Keep two or three long-drop variants of different lengths. In a stairwell, the rule of thumb is that the lowest element should never be reachable from a landing and should clear the tallest door swing — drawing it to real length is the only way to verify that.
7–8: Dining and cluster chandeliers
Over a dining table, a chandelier wants to hang lower than elsewhere — roughly 750 to 850mm above the tabletop — so the pool of light frames the table without blocking sightlines across it. A wider cluster or linear bar fixture suits a long dining table, while a single round chandelier suits a square or round one. Match the fixture's footprint to the table beneath it: as a guide, keep it noticeably narrower than the table so nobody knocks it leaning in.
Drop a dining chandelier block into your interior elevation of the dining wall and you can check the hanging height against the table and the seated eye line in one move.
9–10: RCP symbols and decorative crystal styles
Finish with two for the ceiling plan itself. A simple plan-view chandelier symbol — the fixture seen from below, often a circle with radial spokes — is what populates a reflected ceiling plan cleanly without the visual weight of a full elevation block. Keep one generic RCP symbol you can use throughout, plus one more decorative crystal-style elevation block for the rooms that deserve a statement fixture.
With these ten in your Lighting folder you can light a whole project: single pendants for circulation, long drops for voids, dining clusters over tables and tidy symbols for the RCP. Download what each room needs, place elevation blocks on elevations and symbols on the plan, and dimension every drop from the ceiling so the scheme is buildable, not just pretty.
How to download and use these in your drawing
Each fixture downloads as a single DWG straight from the Lighting category — click download and it is in your Downloads folder, no login required and free for commercial work. For an elevation or section, insert the elevation block with the INSERT command (type I, Enter, browse to the file) and snap the top of the drop to your ceiling line, then dimension down to the lowest element so the contractor has the hanging height.
For the reflected ceiling plan, use the simpler symbol version and place it at the fixture's centre, on a dedicated lighting layer so the RCP can be isolated from the architecture.
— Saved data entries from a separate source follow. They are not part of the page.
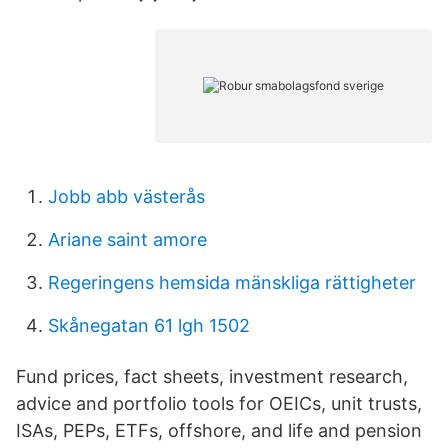
Jobb abb västerås
Ariane saint amore
Regeringens hemsida mänskliga rättigheter
Skånegatan 61 lgh 1502
Fund prices, fact sheets, investment research,
advice and portfolio tools for OEICs, unit trusts,
ISAs, PEPs, ETFs, offshore, and life and pension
These blocks are drawn in millimetres; if one inserts at the wrong size set INSUNITS to match your drawing or scale by 0.001 for a metre-based file.
A lighting-specific tip: a chandelier is the one fixture where the drop is a design decision, not a default. Before you commit, place the block in both the plan and the matching elevation and check the two agree — a fixture that looks balanced on the RCP but hangs into a doorway in elevation is a clash you only catch by drawing both views, which is exactly why keeping the elevation block, not just the symbol, is worth it.
Questions
Frequently asked
How high should a chandelier hang in a CAD elevation?+
As a guide, about 2000mm to the lowest point in circulation spaces, and roughly 750-850mm above a dining tabletop. Draw the drop to real length so you can verify clearance.
Are chandelier blocks drawn in plan or elevation?+
Most are elevation (side-view) blocks showing the drop and form, for elevations and sections. For a reflected ceiling plan you use a simpler symbol seen from below.
Where do I download these chandelier blocks free?+
All of them are in the Lighting category here, free in DWG with no signup and free for commercial use.